Il n'y a tout de même aucun enseignement qui place l'homme aussi haut que le Christ l'a placé; car si l'aide que nous apportons à n'importe lequel de ceux qui nous entourent se révèle être une aide apportée au Christ lui-même, nous voyons ici plus que l'amour de Dieu pour l'homme. Ici, nous redécouvrons le sens des paroles depuis longtemps connues selon lesquelles le Seigneur nous a créés à son image et à sa ressemblance, et même le fait que nous souillions constamment cette image n'annule pas la très haute destination qu'il a pensée pour nous.

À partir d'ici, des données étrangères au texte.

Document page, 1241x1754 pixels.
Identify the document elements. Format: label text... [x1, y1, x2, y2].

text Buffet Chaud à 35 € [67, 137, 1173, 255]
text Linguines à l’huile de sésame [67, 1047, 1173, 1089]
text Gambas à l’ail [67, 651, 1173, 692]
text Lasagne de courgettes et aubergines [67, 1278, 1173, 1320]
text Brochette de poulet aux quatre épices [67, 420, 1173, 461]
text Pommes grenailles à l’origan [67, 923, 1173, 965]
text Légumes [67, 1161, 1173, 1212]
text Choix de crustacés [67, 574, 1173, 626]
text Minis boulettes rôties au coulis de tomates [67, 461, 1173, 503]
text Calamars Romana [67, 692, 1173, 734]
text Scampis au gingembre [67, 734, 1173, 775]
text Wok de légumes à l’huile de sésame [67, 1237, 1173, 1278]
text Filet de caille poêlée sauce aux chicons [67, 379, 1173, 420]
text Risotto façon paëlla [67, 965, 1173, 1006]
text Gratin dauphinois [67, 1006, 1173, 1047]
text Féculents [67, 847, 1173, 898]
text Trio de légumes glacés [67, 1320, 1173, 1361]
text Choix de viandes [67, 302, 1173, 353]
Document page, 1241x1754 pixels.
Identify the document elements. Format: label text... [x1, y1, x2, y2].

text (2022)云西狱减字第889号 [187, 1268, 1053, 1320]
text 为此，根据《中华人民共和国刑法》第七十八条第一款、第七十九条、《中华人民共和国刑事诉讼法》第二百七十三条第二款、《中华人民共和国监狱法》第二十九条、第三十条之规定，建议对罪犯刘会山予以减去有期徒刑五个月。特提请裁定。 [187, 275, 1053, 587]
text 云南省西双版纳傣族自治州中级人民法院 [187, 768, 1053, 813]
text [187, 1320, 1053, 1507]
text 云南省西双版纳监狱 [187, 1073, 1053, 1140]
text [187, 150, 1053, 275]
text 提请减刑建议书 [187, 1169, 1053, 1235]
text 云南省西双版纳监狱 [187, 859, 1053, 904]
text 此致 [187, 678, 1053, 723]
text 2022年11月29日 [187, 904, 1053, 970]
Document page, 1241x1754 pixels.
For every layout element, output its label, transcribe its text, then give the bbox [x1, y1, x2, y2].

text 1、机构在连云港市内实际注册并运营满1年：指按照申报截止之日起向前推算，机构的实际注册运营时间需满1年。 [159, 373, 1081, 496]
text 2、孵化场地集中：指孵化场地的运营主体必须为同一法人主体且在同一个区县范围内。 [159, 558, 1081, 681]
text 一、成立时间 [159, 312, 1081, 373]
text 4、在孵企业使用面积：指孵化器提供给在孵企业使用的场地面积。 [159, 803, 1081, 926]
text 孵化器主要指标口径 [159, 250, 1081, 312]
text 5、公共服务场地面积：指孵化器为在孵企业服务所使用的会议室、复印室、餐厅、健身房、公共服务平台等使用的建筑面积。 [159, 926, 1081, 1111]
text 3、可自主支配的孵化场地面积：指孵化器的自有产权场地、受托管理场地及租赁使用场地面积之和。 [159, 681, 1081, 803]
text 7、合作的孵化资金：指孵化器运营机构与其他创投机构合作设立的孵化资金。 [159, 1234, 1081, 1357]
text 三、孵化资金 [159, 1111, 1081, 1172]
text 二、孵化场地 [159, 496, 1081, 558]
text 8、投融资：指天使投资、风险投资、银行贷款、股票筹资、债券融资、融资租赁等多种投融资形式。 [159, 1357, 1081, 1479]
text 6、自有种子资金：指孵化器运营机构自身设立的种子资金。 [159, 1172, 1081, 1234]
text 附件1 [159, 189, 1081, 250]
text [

Ici aussi nous trouvons une réponse à ceux qui demandent avec inquiétude: « Que deviendra-t-il de ceux qui étaient loin de la foi, mais accomplissaient de bonnes œuvres? » Bien sûr, aucun de nous ne pourra répondre avec une pleine certitude à la question de savoir qui ira où. Et pourtant, si les œuvres étaient vraiment bonnes, ceux qui les ont accomplies ne seront pas oubliés. Car même sans penser à servir le Seigneur, ils ont pris soin de lui. Mais, en conséquence, à ceux qui n'ont pas apporté l'aide nécessaire à ceux qui les entouraient, il sera demandé compte selon les œuvres, et non selon l'adhésion à des principes théoriques.
Il est intéressant que si, au début de la parabole, il est question du Fils de l'homme, le récit parle ensuite du Roi. Le Christ révèle une fois encore à ses disciples qui il est, car en justice seul le Seigneur est digne d'être Roi.